■ Problem details:
Using the listing below, report all lines holding the word "components".

■ Supplied entries:
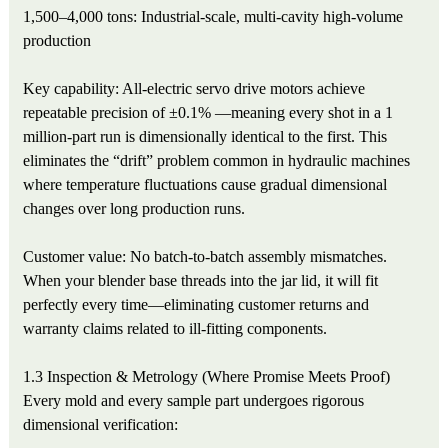
1,500–4,000 tons: Industrial-scale, multi-cavity high-volume
production
Key capability: All-electric servo drive motors achieve
repeatable precision of ±0.1% —meaning every shot in a 1
million-part run is dimensionally identical to the first. This
eliminates the “drift” problem common in hydraulic machines
where temperature fluctuations cause gradual dimensional
changes over long production runs.
Customer value: No batch-to-batch assembly mismatches.
When your blender base threads into the jar lid, it will fit
perfectly every time—eliminating customer returns and
warranty claims related to ill-fitting components.
1.3 Inspection & Metrology (Where Promise Meets Proof)
Every mold and every sample part undergoes rigorous
dimensional verification:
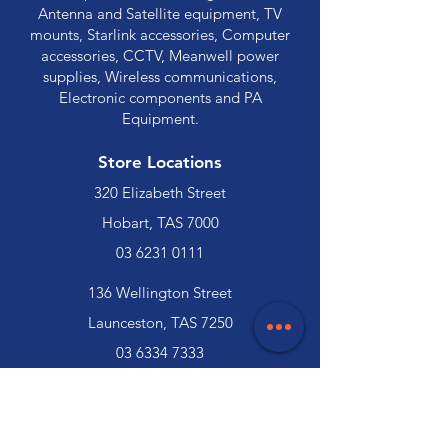
Antenna and Satellite equipment, TV
mounts, Starlink accessories, Computer
accessories, CCTV, Meanwell power
supplies, Wireless communications,
Electronic components and PA
Equipment.
Store Locations
320 Elizabeth Street
Hobart, TAS 7000
03 6231 0111
136 Wellington Street
Launceston, TAS 7250
03 6334 7333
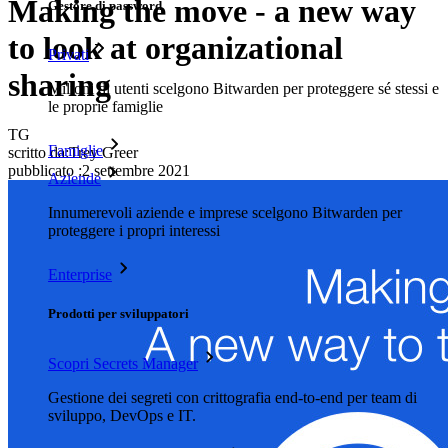
Making the move - a new way
Gestore di password
to look at organizational
Privati
sharing
Milioni di utenti scelgono Bitwarden per proteggere sé stessi e
le proprie famiglie
TG
Famiglie
scritto da:
Trey Greer
pubblicato
:
2 settembre 2021
Aziende
Innumerevoli aziende e imprese scelgono Bitwarden per
proteggere i propri interessi
Enterprise
Prodotti per sviluppatori
Scopri Secrets Manager
Gestione dei segreti con crittografia end-to-end per team di
sviluppo, DevOps e IT.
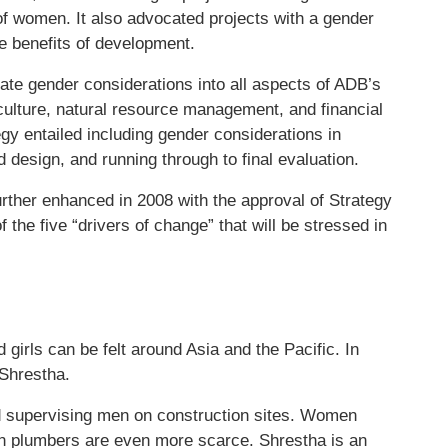
f women. It also advocated projects with a gender
e benefits of development.
ate gender considerations into all aspects of ADB’s
iculture, natural resource management, and financial
gy entailed including gender considerations in
nd design, and running through to final evaluation.
ther enhanced in 2008 with the approval of Strategy
 the five “drivers of change” that will be stressed in
girls can be felt around Asia and the Pacific. In
 Shrestha.
d supervising men on construction sites. Women
n plumbers are even more scarce. Shrestha is an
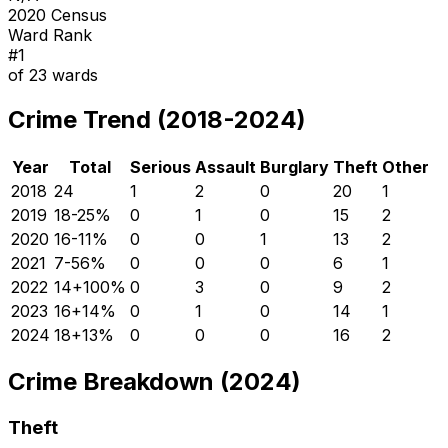
2020 Census
Ward Rank
#
1
of
23
wards
Crime Trend (2018-2024)
Year
Total
Serious
Assault
Burglary
Theft
Other
2018
24
1
2
0
20
1
2019
18
-25
%
0
1
0
15
2
2020
16
-11
%
0
0
1
13
2
2021
7
-56
%
0
0
0
6
1
2022
14
+
100
%
0
3
0
9
2
2023
16
+
14
%
0
1
0
14
1
2024
18
+
13
%
0
0
0
16
2
Crime Breakdown (2024)
Theft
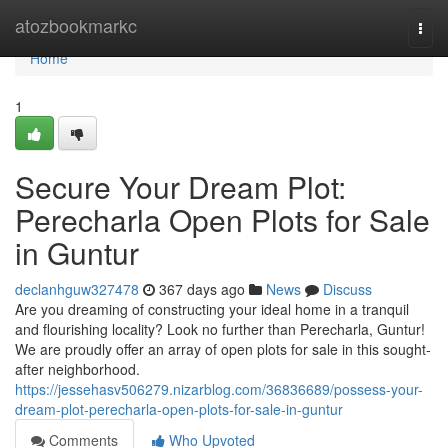
Home
atozbookmarkc
Togg
navi
Home
1
Secure Your Dream Plot:
Perecharla Open Plots for Sale
in Guntur
declanhguw327478
367 days ago
News
Discuss
Are you dreaming of constructing your ideal home in a tranquil
and flourishing locality? Look no further than Perecharla, Guntur!
We are proudly offer an array of open plots for sale in this sought-
after neighborhood.
https://jessehasv506279.nizarblog.com/36836689/possess-your-
dream-plot-perecharla-open-plots-for-sale-in-guntur
Comments
Who Upvoted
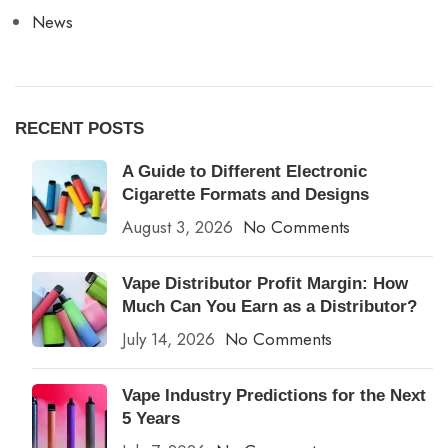
News
RECENT POSTS
A Guide to Different Electronic
Cigarette Formats and Designs
August 3, 2026
No Comments
Vape Distributor Profit Margin: How
Much Can You Earn as a Distributor?
July 14, 2026
No Comments
Vape Industry Predictions for the Next
5 Years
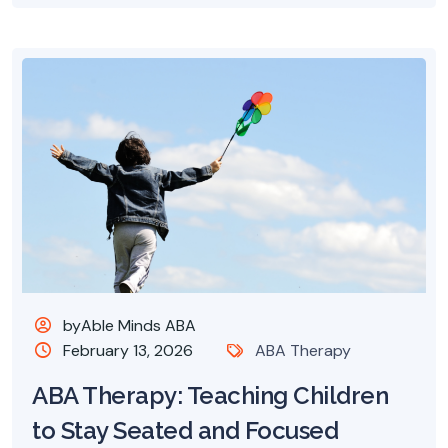
byAble Minds ABA
February 13, 2026
ABA Therapy
ABA Therapy: Teaching Children
to Stay Seated and Focused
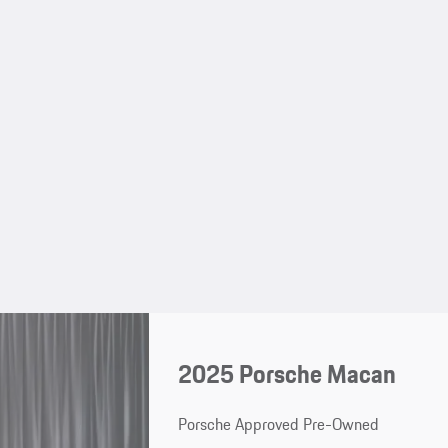
2025 Porsche Macan
Porsche Approved Pre-Owned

■ Response:
warranty claims related to ill-fitting components.
Electronic components and PA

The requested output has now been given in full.